Estaba preocupada por Cassian y yo no podía contarle nada. Mi posición era comprometida, pues los dos bandos tiraban de mí en sus respectivas direcciones; obligándome a posicionarme de un lado o del otro.
—Tú conoces a Cassian —dijo, alzando su mirada hacia la mía; tenía los bordes enrojecidos—. Él... él debe contártelo todo, no hay secretos entre vosotros. Por favor, Jem, dime... dime si Cassian está metido en... en algo peligroso.
Eo también me miraba con intensidad, deseosa de conocer si yo sabía algo que ellas ignoraban. Me sentí sucia conmigo misma, pues tenía todas las respuestas que ambas anhelaban conocer; sin embargo, respetaba a Cassian y sabía que era su expreso deseo no involucrar a nadie de su familia.

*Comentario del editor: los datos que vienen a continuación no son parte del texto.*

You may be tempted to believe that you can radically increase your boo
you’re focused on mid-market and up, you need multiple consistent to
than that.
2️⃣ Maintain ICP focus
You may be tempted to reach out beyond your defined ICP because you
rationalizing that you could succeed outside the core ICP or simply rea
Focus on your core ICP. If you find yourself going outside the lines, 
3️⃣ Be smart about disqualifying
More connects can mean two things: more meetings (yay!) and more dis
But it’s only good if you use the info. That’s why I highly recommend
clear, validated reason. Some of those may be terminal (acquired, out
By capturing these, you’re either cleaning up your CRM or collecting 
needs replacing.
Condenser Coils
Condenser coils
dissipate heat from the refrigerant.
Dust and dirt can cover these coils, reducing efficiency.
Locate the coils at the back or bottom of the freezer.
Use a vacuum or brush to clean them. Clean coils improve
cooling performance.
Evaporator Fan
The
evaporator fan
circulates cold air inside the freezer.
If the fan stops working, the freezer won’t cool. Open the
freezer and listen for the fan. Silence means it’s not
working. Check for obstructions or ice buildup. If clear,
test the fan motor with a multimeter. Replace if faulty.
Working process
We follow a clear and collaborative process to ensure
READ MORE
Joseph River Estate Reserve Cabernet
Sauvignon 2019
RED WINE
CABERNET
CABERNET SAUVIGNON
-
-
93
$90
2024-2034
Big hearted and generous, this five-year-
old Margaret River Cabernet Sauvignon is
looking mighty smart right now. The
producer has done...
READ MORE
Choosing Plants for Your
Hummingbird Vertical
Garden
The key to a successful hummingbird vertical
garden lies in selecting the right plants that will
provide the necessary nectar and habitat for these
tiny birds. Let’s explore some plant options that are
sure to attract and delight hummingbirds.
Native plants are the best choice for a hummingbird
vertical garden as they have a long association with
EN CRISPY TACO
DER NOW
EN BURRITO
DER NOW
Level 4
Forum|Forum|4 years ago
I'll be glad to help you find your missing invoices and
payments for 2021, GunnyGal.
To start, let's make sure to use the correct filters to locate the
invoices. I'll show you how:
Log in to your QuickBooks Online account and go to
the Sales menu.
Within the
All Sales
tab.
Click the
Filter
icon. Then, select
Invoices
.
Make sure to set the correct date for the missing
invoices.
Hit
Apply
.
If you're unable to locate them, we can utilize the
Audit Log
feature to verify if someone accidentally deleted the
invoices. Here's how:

—No —la palabra me supo a bilis cuando la escupí—. Quizá haya... una chica. No estoy segura de ello, Cassian no suele compartir conmigo mucho sobre esos asuntos.
Eo se mostró aliviada ante la posibilidad de que todo se reducía a un problema con una chica; vi cómo esbozaba una media sonrisa antes de volver a sus quehaceres. Silke, al contrario que su hija, mantuvo su mirada clavada en mi rostro. Haciéndome recordar su anterior comentario sobre las mentiras.
Tras unos angustiosos segundos en los que nos sostuvimos la mirada, Silke fue la primera en romper el contacto visual.
Y tuve la amarga sensación de que no había creído ni una sola de mis palabras.